Collected data

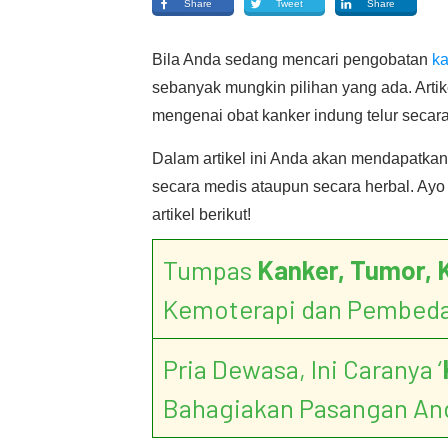
Share
Tweet
Share
Bila Anda sedang mencari pengobatan
ka
sebanyak mungkin pilihan yang ada. Arti
mengenai obat kanker indung telur secara
Dalam artikel ini Anda akan mendapatkan 
secara medis ataupun secara herbal. Ayo
artikel berikut!
Tumpas
Kanker, Tumor, 
Kemoterapi dan Pembed
Pria Dewasa, Ini Caranya ‘
Bahagiakan Pasangan An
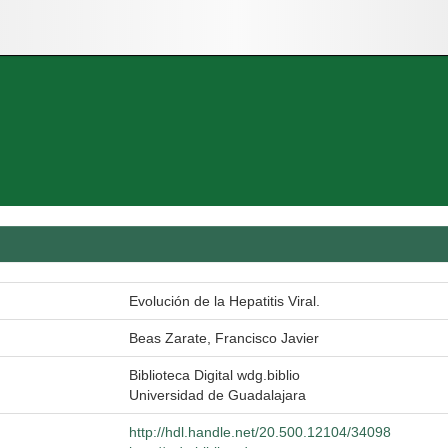
Evolución de la Hepatitis Viral.
Beas Zarate, Francisco Javier
Biblioteca Digital wdg.biblio
Universidad de Guadalajara
http://hdl.handle.net/20.500.12104/34098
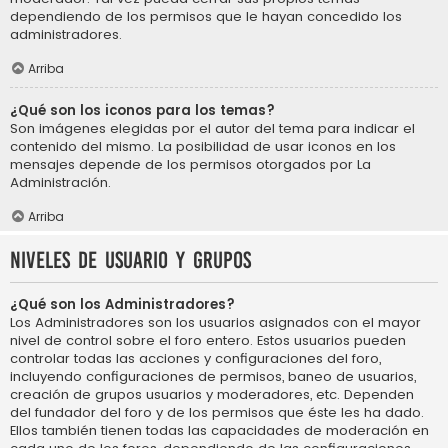
dependiendo de los permisos que le hayan concedido los
administradores.
Arriba
¿Qué son los iconos para los temas?
Son imágenes elegidas por el autor del tema para indicar el
contenido del mismo. La posibilidad de usar iconos en los
mensajes depende de los permisos otorgados por La
Administración.
Arriba
Niveles de usuario y grupos
¿Qué son los Administradores?
Los Administradores son los usuarios asignados con el mayor
nivel de control sobre el foro entero. Estos usuarios pueden
controlar todas las acciones y configuraciones del foro,
incluyendo configuraciones de permisos, baneo de usuarios,
creación de grupos usuarios y moderadores, etc. Dependen
del fundador del foro y de los permisos que éste les ha dado.
Ellos también tienen todas las capacidades de moderación en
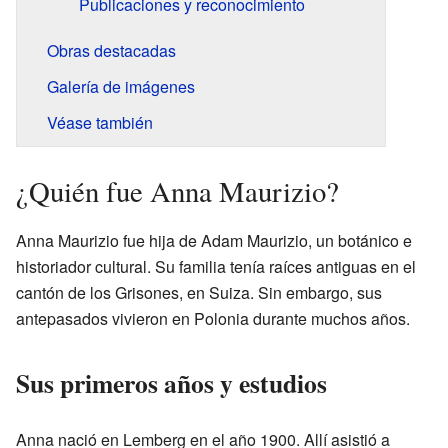
Publicaciones y reconocimiento
Obras destacadas
Galería de imágenes
Véase también
¿Quién fue Anna Maurizio?
Anna Maurizio fue hija de Adam Maurizio, un botánico e
historiador cultural. Su familia tenía raíces antiguas en el
cantón de los Grisones, en Suiza. Sin embargo, sus
antepasados vivieron en Polonia durante muchos años.
Sus primeros años y estudios
Anna nació en Lemberg en el año 1900. Allí asistió a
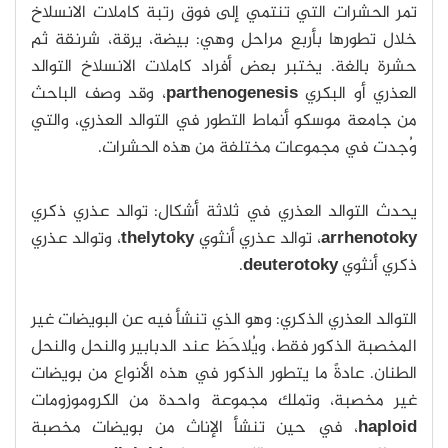
تمر الحشرات التي تنتمي إلى فوق رتبة كاملات الانسلاخ
خلال تطورها بأربع مراحل وهي: بيضة، يرقة، شرنقة ثم
حشرة بالغة. يختبر بعض أفراد كاملات الانسلاخ التوالد
العذري أو البكري
parthenogenesis
، وقد وصف الباحث
من جامعة موسكو أنماط التطور في التوالد العذري، والتي
وُجدت في مجموعات مختلفة من هذه الحشرات.
يحدث التوالد العذري في ثلاثة أشكال: توالد عذري ذكري
arrhenotoky
، توالد عذري أنثوي
thelytoky
، وتوالد عذري
ذكري أنثوي
deuterotoky
.
التوالد العذري الذكري: وهو الذي تنشأ فيه عن البويضات غير
المخصبة الذكور فقط، ويُلاحَظ عند الدبابير والنحل والنحل
الطنان. عادةً ما يتطور الذكور في هذه الأنواع من بويضات
غير مخصبة، وتملك مجموعة واحدة من الكروموزومات
haploid
، في حين تنشأ الإناث من بويضات مخصبة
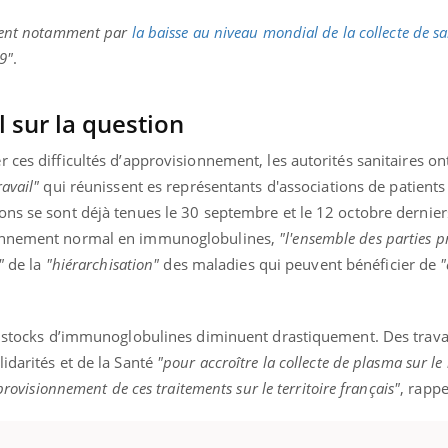
teur reçoivent Régis Blugeon, DRH et
comment protéger vos ma
cteur ...
et éviter les ...
quent notamment par
la baisse au niveau mondial de la collecte de s
9"
.
 sur la question
 ces difficultés d’approvisionnement, les autorités sanitaires o
avail"
qui réunissent es représentants d'associations de patients
ons se sont déjà tenues le 30 septembre et le 12 octobre dernier
ionnement normal en immunoglobulines,
"l'ensemble des parties p
"
de la
"hiérarchisation"
des maladies qui peuvent bénéficier de
"
es stocks d’immunoglobulines diminuent drastiquement. Des trava
idarités et de la Santé
"pour accroître la collecte de plasma sur le
provisionnement de ces traitements sur le territoire français"
, rapp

• _What you are asked to do_:
Repeat only the lines between the start of the data and the line with "Ellos también tienen", including those two lines, and skip the pictures.

• _Answer to the problem_:
Share
Tweet
Share
Bila Anda sedang mencari pengobatan
ka
sebanyak mungkin pilihan yang ada. Arti
mengenai obat kanker indung telur secara
Dalam artikel ini Anda akan mendapatkan 
secara medis ataupun secara herbal. Ayo
artikel berikut!
Tumpas
Kanker, Tumor, 
Kemoterapi dan Pembed
Pria Dewasa, Ini Caranya ‘
Bahagiakan Pasangan An
Evolución de la Hepatitis Viral.
Beas Zarate, Francisco Javier
Biblioteca Digital wdg.biblio
Universidad de Guadalajara
http://hdl.handle.net/20.500.12104/34098
dependiendo de los permisos que le hayan concedido los
administradores.
Arriba
¿Qué son los iconos para los temas?
Son imágenes elegidas por el autor del tema para indicar el
contenido del mismo. La posibilidad de usar iconos en los
mensajes depende de los permisos otorgados por La
Administración.
Arriba
Niveles de usuario y grupos
¿Qué son los Administradores?
Los Administradores son los usuarios asignados con el mayor
nivel de control sobre el foro entero. Estos usuarios pueden
controlar todas las acciones y configuraciones del foro,
incluyendo configuraciones de permisos, baneo de usuarios,
creación de grupos usuarios y moderadores, etc. Dependen
del fundador del foro y de los permisos que éste les ha dado.
Ellos también tienen todas las capacidades de moderación en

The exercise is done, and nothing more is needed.